The child, who at age 3, would go up to a complete stranger and ask, "Are you pregnant or are you just fat?" was now, a decade later, struck mute. And speaking from the mom's point-of-view, I found it challenging to talk about breasts, boys and monthly cycles while cutting cubes of steak and eating baked potatoes as the waiter hovered, filling our water glasses.

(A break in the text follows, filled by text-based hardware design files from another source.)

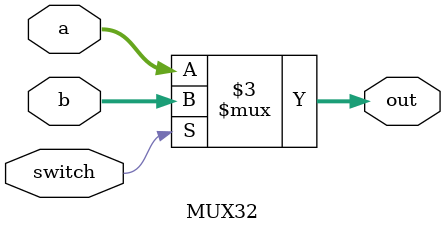
<source format=v>
module MUX32(a, b, switch, out);
    input wire [31:0] a, b;
    input wire switch;
    output reg [31:0] out;
    
    always @ (*)
    begin
        if (switch)
            out <= b;
        else
            out <= a;
    end
endmodule
</source>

Also, before you are too impressed with my awesome parenting skills, one of my daughters informed me last year that I never did this with her. I don't know how it happened, but she declares it is true. Somewhere in the mountains of laundry, eight years of soccer practice, music lessons and getting homework done on time, she was forgotten. But she's okay with that, as long as I still give her the nice dinner. "You can skip the sex talk, Mom." Since she's in college now, I might consider it.
2. Purity Rings.
At 16 our teens get purity rings. With our older two children, we picked out the rings, fashioning them around our last name - Hartke - getting rings with a heart and key. With our younger two children, they picked out the rings. Our daughter chose a pearl. Our son had his ring engraved with the words,
amor vincet omnia - Love conquers all.
Getting a ring was a big event, a rite of passage, and for the most part, the kids didn't mind wearing them to public high school, because as my oldest son confided in me - having a purity ring was a chick magnet.
Yeah, just what we were going for.
3. The $100 Deal.
Here's the deal.
One hundred bucks if you don't kiss someone before you turn 16.
(This does not include grandparents or Macedonians who greet on both cheeks or crazy Aunt Selma who smells like a fish.) At 16, you can take the cash or take the next deal -
Double or nothing if you wait until you are 18.
Some of our kids made it to 18. Some have wished they'd taken the $100.
We took this idea from another parent who gave their kids $500 at 18. (Sorry kids, we're too cheap).
Just to clarify - it's not that I think kissing is bad. Or dating is bad. The $100 Deal is just a tool to get our teens to stop and think, to use their heads and not their hormones, to realize that this thing called love is complicated and worth waiting for and purity is something to value and not throw casually away.
So, what advice would you have for my friend in regard to navigating the dating waters with a teenager? What has worked for you?